Closed liufuyang closed 5 years ago
I don't know why sklearn gives those probabilities, but just eyeballing I think they look off. Why should it be 98% sure of "sweater" for 0 degrees, when there's equal evidence for sweater around -100 and evidence for t-shirt around +100. I'd think it should be 50/50, which I'm guessing is also what Blayze says. Maybe the partial_fit isn't doing what you think it is.
the big difference is introduce by slight diff of variance!
noticing the 98.0 and 98.2 diff!
our model output is {t-shirt=0.04812839716239359, sweater=0.9518716028376064}
I am wondering why this 0.95
and0.98
diff. seems a bit too large.
Ah, yes. Ok. Then the high probability makes sense.
I'm don't understand how sklearn computes the variance. I think they use the method suggested here: http://i.stanford.edu/pub/cstr/reports/cs/tr/79/773/CS-TR-79-773.pdf We use http://citeseerx.ist.psu.edu/viewdoc/download?doi=10.1.1.302.7503&rep=rep1&type=pdf
I think we're down to numerical rounding issues. Both of the gaussian distributions are very very close to 0 probability at 0 degrees. Tiny differences in the variance will start playing in here. I encourage you to compute the exact variances and see which method is closer.

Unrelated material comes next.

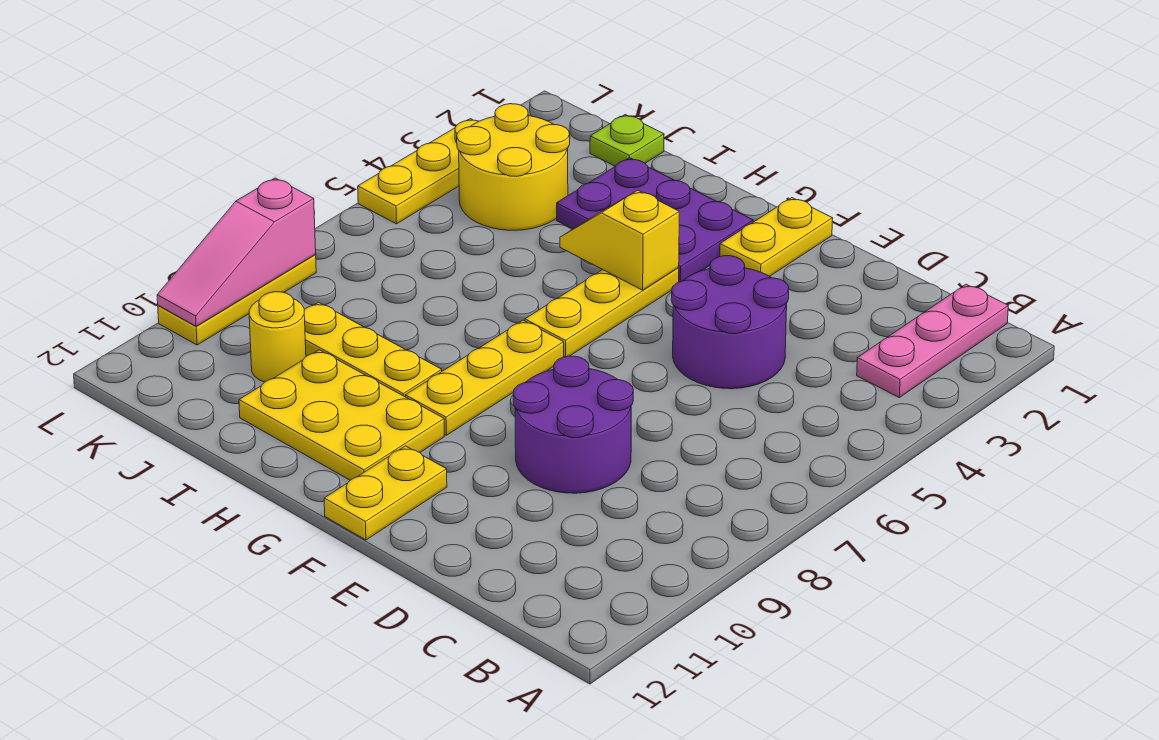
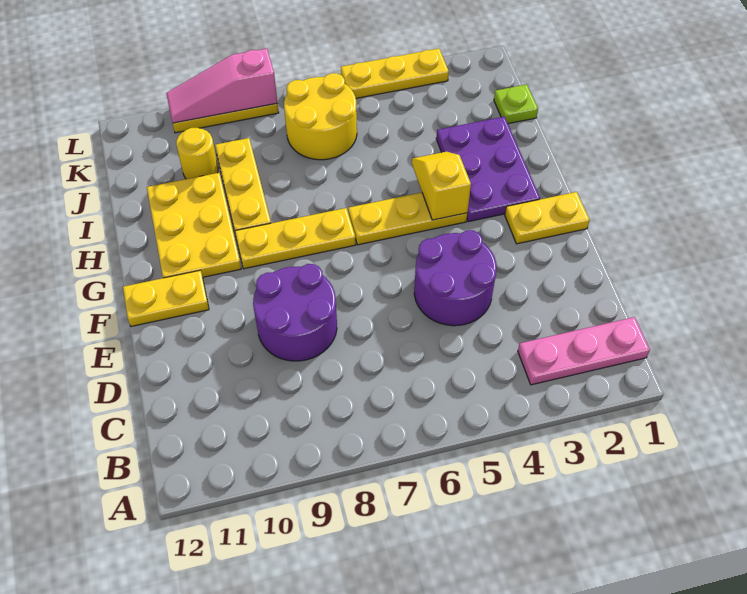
yellow 2x2 round brick [457,104,570,230] -> yellow 2x2 round brick moved to [284,73,357,160]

Since we've upgraded to Bayesian Naive Bayes and sklearn uses Maximum Likelihood Naive Bayes, they should no longer give the same results. Closing.
I seem to find a few issues that I don't know if they are really matters. I will create two issues and separate the discussion on the issue page.
Please take a look at the first test
test_gaussian_by_comparing_scikit_learn_output
added on PR: https://github.com/Tradeshift/blayze/pull/16Why our gaussian output looks different a scikit-learn output.
I also can't understand the code in the gaussain feature for calculate it's log prob. I am looking at this http://citeseerx.ist.psu.edu/viewdoc/download?doi=10.1.1.302.7503&rep=rep1&type=pdf also http://i.stanford.edu/pub/cstr/reports/cs/tr/79/773/CS-TR-79-773.pdf
but can't see how our
delta
delta2
m2
matches the equation in those papers.